22 En het geschiedde, als Israel in dat land woonde, dat Ruben heenging, en lag bij Bilha, zijns vaders bijwijf; en Israel hoorde het. En de zonen van Jakob waren twaalf.
And while he dwellide in that cuntrei, Ruben yede, and slepte with Bala, the secundarie wijf of his fadir, which thing was not hid fro hym. Forsothe the sones of Jacob weren twelue;
23 De zonen van Lea waren: Ruben, Jakobs eerstgeborene, daarna Simeon, en Levi, en Juda, en Issaschar, en Zebulon.
the sones of Lia weren, the firste gendrid Ruben, and Symeon, and Leuy, and Judas, and Isachar, and Zabulon;
24 De zonen van Rachel: Jozef en Benjamin.
the sones of Rachel weren, Joseph and Beniamyn;
25 En de zonen van Bilha, Rachels dienstmaagd: Dan en Nafthali.
the sones of Bala, handmayde of Rachel, weren Dan, and Neptalym;
26 En de zonen van Zilpa, Lea's dienstmaagd: Gad en Aser. Deze zijn de zonen van Jakob, die hem geboren zijn in Paddan-Aram.
the sones of Zelfa, handmayde of Lya, weren Gad, and Aser. These weren the sones of Jacob, that weren borun to hym in Mesopotanye of Sirie.
27 En Jakob kwam tot Izak, zijn vader, in Mamre, te Kirjath-Arba, hetwelk is Hebron, waar Abraham als vreemdeling had verkeerd, en Izak.
Also Jacob came to Isaac, his fadir, in to Manbre, a citee Arabee, this is Ebron, in which Manbre Abraham `and Isaac was a pylgrym.
28 En de dagen van Izak waren honderd jaren, en tachtig jaren.

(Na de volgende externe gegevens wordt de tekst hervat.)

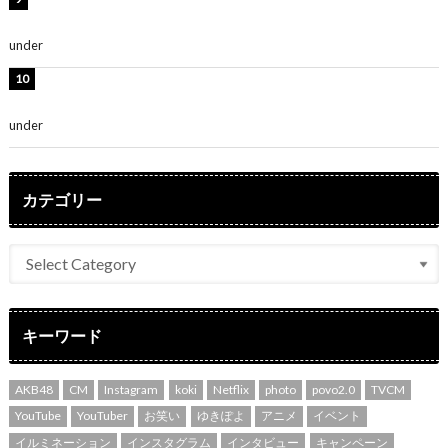
さ」「女神」
under
ENTERTAINMENT
堀未央奈、6年ぶりとなる写真集発売を発表！「今まで
の集大成と、これからの決意が詰まった自信の一冊」
under
ENTERTAINMENT
カテゴリー
キーワード
AKB48
CM
Instagram
koki
Netflix
photo
povo2.0
TVCM
YouTube
YouTuber
お笑い
ゆきぽよ
アニメ
イベント
イルミネーション
インスタグラム
インタビュー
キャンペーン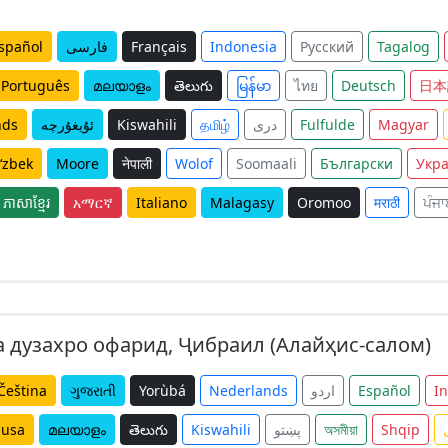
spañol
فارسی
Français
Indonesia
Русский
Tagalog
Português
മലയാളം
తెలుగు
မြန်မာ
ไทย
Deutsch
日本
nds
ئۇيغۇرچە
Kiswahili
தமிழ்
دری
Fulfulde
Magyar
‘zbek
Moore
नेपाली
Wolof
Soomaali
Български
Укра
ភាសាខ្មែរ
አማርኛ
Italiano
Malagasy
Oromoo
मराठी
ਪੰਜਾ
 дузахро офарид, Ҷибраил (Алайҳис-салом)
Čeština
ગુજરાતી
Yorùbá
Nederlands
اردو
Español
I
usa
മലയാളം
తెలుగు
Kiswahili
پښتو
অসমীয়া
Shqip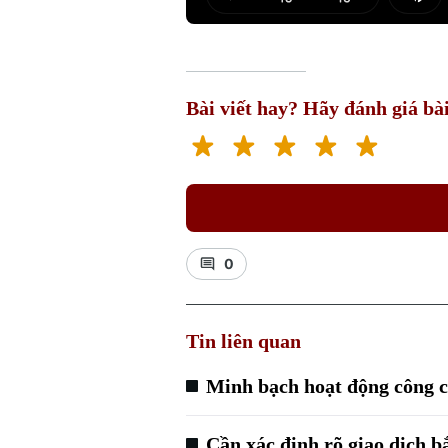
Play
Mut
Bài viết hay? Hãy đánh giá bài
0
Tin liên quan
Minh bạch hoạt động công c
Cần xác định rõ giao dịch b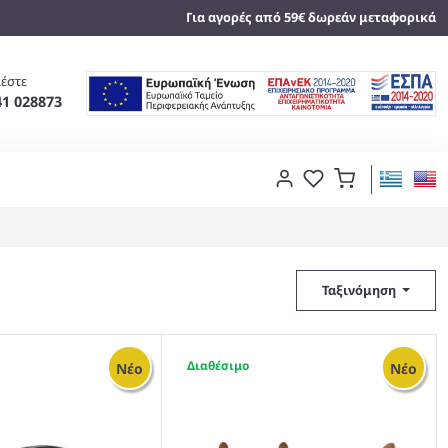
Για αγορές από 59€ δωρεάν μεταφορικά
έστε
41 028873
Ταξινόμηση
24
Νέο
Νέο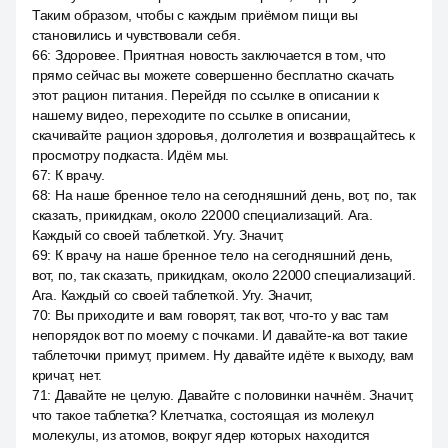
Таким образом, чтобы с каждым приёмом пищи вы
становились и чувствовали себя.
66
:
Здоровее. Приятная новость заключается в том, что
прямо сейчас вы можете совершенно бесплатно скачать
этот рацион питания. Перейдя по ссылке в описании к
нашему видео, переходите по ссылке в описании,
скачивайте рацион здоровья, долголетия и возвращайтесь к
просмотру подкаста. Идём мы.
67
:
К врачу.
68
:
На наше бренное тело на сегодняшний день, вот, по, так
сказать, прикидкам, около 22000 специализаций. Ага.
Каждый со своей таблеткой. Угу. Значит,
69
:
К врачу на наше бренное тело на сегодняшний день,
вот, по, так сказать, прикидкам, около 22000 специализаций.
Ага. Каждый со своей таблеткой. Угу. Значит,
70
:
Вы приходите и вам говорят, так вот, что-то у вас там
непорядок вот по моему с почками. И давайте-ка вот такие
таблеточки примут, примем. Ну давайте идёте к выходу, вам
кричат, нет.
71
:
Давайте не целую. Давайте с половинки начнём. Значит,
что такое таблетка? Клетчатка, состоящая из молекул
молекулы, из атомов, вокруг ядер которых находится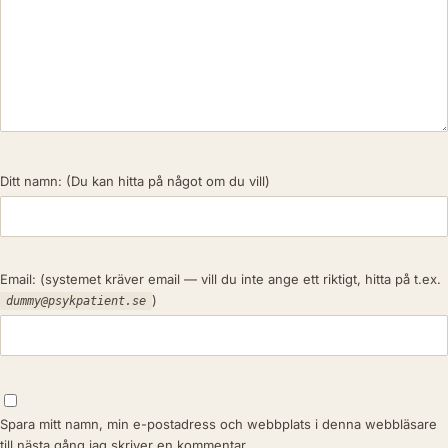
Ditt namn:
(Du kan hitta på något om du vill)
Email:
(systemet kräver email — vill du inte ange ett riktigt, hitta på t.ex.
)
dummy@psykpatient.se
Spara mitt namn, min e-postadress och webbplats i denna webbläsare
till nästa gång jag skriver en kommentar.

And the daies of Isaac weren fillid an hundrid and foure scoore of yeris;
29 En Izak gaf den geest en stierf, en werd verzameld tot zijn volken, oud en zat van dagen; en zijn zonen Ezau en Jakob begroeven hem.
and he was wastid in age, and diede, and he was put to his puple, and was eeld, and ful of daies; and Esau and Jacob his sones birieden hym.